De indirecte invloed van het energielabel blijkt veel groter te zijn. Volgens Prof. dr. Dirk Brounen (hoogleraar economie bij TIAS) wordt sinds 2011 gemeten dat kopers bereid zijn om voor zuinige woningen met een A of B energielabel meer te betalen bij de aankoop.4 Het onderzoek van TIAS VastgoedLAB (2021) concludeerde dat een eengezinswoning met energielabel F en G tot ruim 30.000 euro minder oplevert bij verkoop dan een vergelijkbare woning met een beter energielabel. Uit het onderzoek van Brainbay (oktober 2022) bleek dit verschil van 6% te zijn opgelopen naar 11,6%, wat gelijk staat aan bijna 50.000 euro. Zo draagt het nemen van verduurzamingsmaatregelen en het kunnen registreren van een beter energielabel bij aan een hogere woningwaarde, een lagere energierekening, een snellere verkoop en een rentekorting bij steeds meer hypotheekverstrekkers. Ook heb ik aangekondigd5 dat ik voornemens ben om vanaf 2024 meer rekening te houden met energiezuinigheid van de woning in de leennormen. Hierbij zal het energielabel ook een belangrijke rol spelen.

Meerwaarde van het energielabel onderbelicht

Uit het onderzoek van Kantar Public blijkt dat de directe en indirecte meerwaarde van het energielabel nog niet altijd wordt ervaren door woningeigenaren.
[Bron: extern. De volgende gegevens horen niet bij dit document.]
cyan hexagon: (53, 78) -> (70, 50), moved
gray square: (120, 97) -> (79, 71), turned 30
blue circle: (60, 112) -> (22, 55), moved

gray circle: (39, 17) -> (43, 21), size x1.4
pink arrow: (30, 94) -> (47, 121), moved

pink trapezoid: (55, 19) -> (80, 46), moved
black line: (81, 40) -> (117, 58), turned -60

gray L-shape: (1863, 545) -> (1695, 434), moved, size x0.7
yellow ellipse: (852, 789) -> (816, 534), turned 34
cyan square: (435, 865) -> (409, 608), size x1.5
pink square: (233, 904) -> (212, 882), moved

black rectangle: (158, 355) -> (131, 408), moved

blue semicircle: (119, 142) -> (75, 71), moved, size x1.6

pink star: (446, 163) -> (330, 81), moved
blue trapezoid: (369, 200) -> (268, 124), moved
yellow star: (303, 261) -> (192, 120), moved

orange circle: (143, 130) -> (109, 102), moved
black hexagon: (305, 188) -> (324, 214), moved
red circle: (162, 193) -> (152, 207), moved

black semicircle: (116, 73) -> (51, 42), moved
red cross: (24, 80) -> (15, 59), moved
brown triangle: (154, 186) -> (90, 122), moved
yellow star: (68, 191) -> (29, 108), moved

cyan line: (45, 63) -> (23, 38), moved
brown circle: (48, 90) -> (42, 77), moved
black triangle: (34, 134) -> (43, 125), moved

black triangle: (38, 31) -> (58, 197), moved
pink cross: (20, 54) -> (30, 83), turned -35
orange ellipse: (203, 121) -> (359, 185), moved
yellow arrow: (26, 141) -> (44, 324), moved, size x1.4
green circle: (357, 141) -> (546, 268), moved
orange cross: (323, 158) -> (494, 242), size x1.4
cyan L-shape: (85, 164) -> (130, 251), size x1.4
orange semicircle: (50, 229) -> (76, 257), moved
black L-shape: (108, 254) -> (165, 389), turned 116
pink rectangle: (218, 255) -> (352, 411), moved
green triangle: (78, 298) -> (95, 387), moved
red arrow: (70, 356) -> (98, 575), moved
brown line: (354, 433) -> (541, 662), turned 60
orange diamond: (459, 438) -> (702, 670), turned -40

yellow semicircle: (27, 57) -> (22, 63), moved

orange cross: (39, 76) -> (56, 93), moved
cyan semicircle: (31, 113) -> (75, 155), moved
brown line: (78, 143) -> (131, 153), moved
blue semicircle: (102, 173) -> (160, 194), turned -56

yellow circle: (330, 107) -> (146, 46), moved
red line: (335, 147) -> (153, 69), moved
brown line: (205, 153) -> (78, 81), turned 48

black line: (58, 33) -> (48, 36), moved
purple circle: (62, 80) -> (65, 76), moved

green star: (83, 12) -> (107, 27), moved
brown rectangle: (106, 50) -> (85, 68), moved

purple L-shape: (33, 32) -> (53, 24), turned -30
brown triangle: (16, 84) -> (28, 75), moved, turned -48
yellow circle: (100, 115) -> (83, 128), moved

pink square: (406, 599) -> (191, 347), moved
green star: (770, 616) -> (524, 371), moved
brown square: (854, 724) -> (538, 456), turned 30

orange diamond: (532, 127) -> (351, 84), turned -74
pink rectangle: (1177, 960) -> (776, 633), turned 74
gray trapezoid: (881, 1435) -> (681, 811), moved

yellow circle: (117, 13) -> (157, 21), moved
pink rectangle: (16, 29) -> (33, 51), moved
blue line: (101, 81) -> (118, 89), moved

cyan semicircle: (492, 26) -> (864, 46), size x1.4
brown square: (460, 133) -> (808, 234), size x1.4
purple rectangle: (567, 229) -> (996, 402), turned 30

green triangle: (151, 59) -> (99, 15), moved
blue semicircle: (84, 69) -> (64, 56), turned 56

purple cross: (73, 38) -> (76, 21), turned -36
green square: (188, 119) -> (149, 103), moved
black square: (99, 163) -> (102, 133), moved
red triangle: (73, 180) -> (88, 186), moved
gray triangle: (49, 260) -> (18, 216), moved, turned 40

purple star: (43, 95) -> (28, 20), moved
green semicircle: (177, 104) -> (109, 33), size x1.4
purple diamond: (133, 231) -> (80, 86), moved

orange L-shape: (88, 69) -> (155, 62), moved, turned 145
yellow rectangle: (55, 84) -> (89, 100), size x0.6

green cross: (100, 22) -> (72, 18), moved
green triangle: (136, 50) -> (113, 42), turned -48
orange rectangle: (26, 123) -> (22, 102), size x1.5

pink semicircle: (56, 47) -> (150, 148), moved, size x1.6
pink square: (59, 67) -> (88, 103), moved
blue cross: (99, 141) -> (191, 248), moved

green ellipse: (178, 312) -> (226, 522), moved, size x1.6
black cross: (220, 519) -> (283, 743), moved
Hier spelen verschillende zaken een rol.

Ten eerste zijn woningeigenaren niet altijd goed op de hoogte wat een energielabel kan bieden en zijn ze niet bekend met de concrete verbetersuggesties op het energielabel sinds 1 januari 2021. Deze onbekendheid leidt tot het niet op waarde schatten van het instrument, stellen de onderzoekers.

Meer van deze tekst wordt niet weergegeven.